When you get down to it, they really do not have as much of a black metal vibe as Cattle Decapitation, who have consistent high vocals and minor chord strumming riffs. On the flipside, Travis Ryan does not do gutturals anywhere close to the likes of Jake. Therefore, it is fair to say that Jake is a hybrid singer in the sense that he has inhumane lows but also crazy pterodactyl highs, leading more so on the lows and mids. Some moments do have a slight Dimmu Borgir feel; it is very subtle, but it is there. Beyond the Cattle reference, the band states that many have compared them to Pathology but I think they offer far more dynamics and textures to entertain that comparison.
If you crank this album, it sounds amazing! The production itself is very clean and modern; beefy, and coherent beginning to end. You can hear every instrument easily at all times. My only quarrel with this album is that they traded in the odd lead guitar hook, which was what made their previous album “Perpetual Descent” a stand out of 2018 for me. If you take into consideration the hooks of certain memorable melodic riffs on “Catacombs of Bedlam” they could have almost achieved an old school Brutality, almost Disincarnate vibe, because of the potency of the riffs alone. However, this is a new era for the band, and perhaps they will incorporate leads again in future efforts.
In addition, that could get in the way of slams bro, and man they lay down some of the best slams of 2020. As they meticulously set up the listener, mid way or three quarters through a song, a groove can drop out of nowhere, grab you and throw you into a headbanging, slamming, and hypnotic state. It is definitely not lacking in grooves and will age well due to how well they are executed. It is just classic song writing, that exhibits well-versed musicians sending a message, reminding the masses of “what’s up” when it comes to well-crafted catchy death metal.

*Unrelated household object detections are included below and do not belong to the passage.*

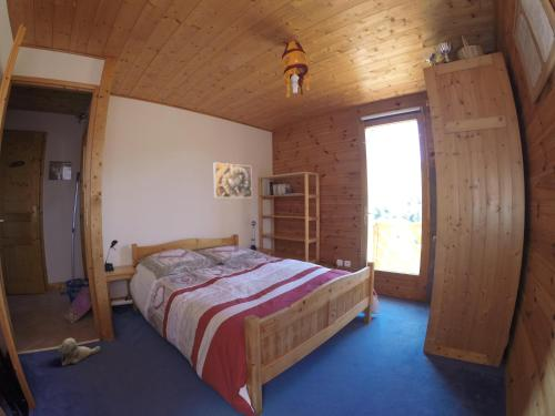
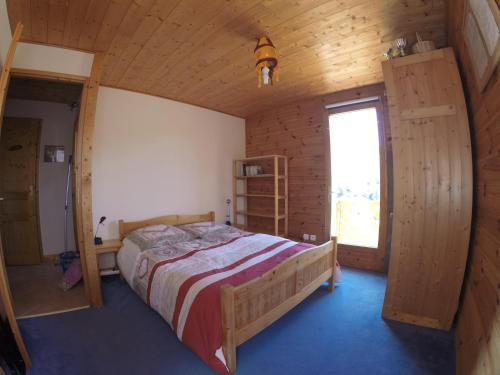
- plush toy [57,337,101,367]
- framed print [213,161,253,199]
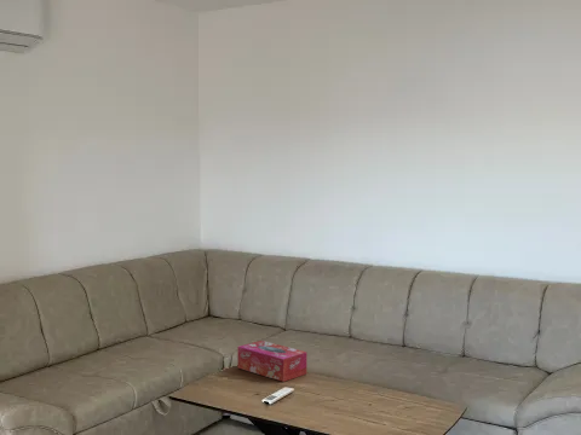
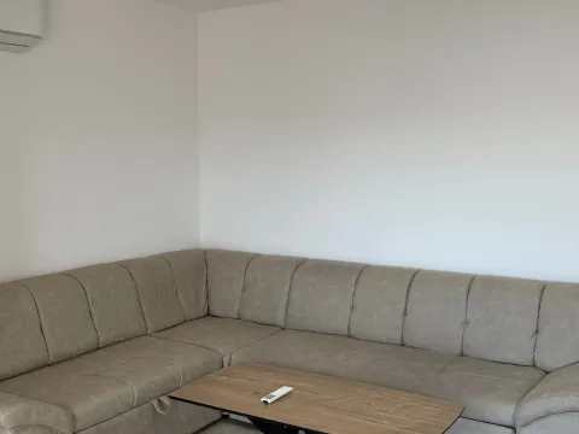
- tissue box [236,340,307,383]
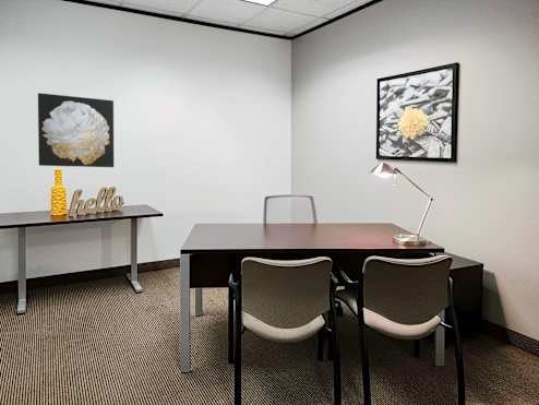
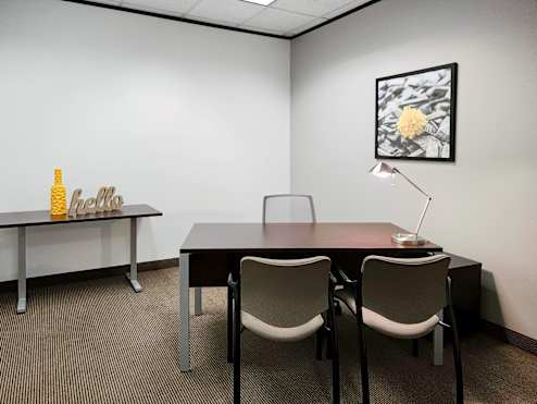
- wall art [37,92,115,168]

If there is one word that encompasses what Post Mortal Possession is all about, it is synergy. They have phenomenal band chemistry and know their part in order to execute memorable death metal and man they have it honed down. This is simply next level song writing that needs more attention and praise because new quality work like this comes along so rarely these days. In the end Post Mortal Possession embody the foundations and philosophies of old school death metal in the sense that they are like-minded musicians getting in a room and producing what comes naturally regardless of idioms, trends, all while staying true to their craft. Really, that is all metal is about is jamming out with your bros and playing some heavy shit! The difference is this is Steel City death metal, and you do not want to miss out on this display of excellence. Do yourself a favour and go buy this stellar slab of brutality. 9/10
“Catacombs of Bedlam” was released May 30th on Lord of the Sick records.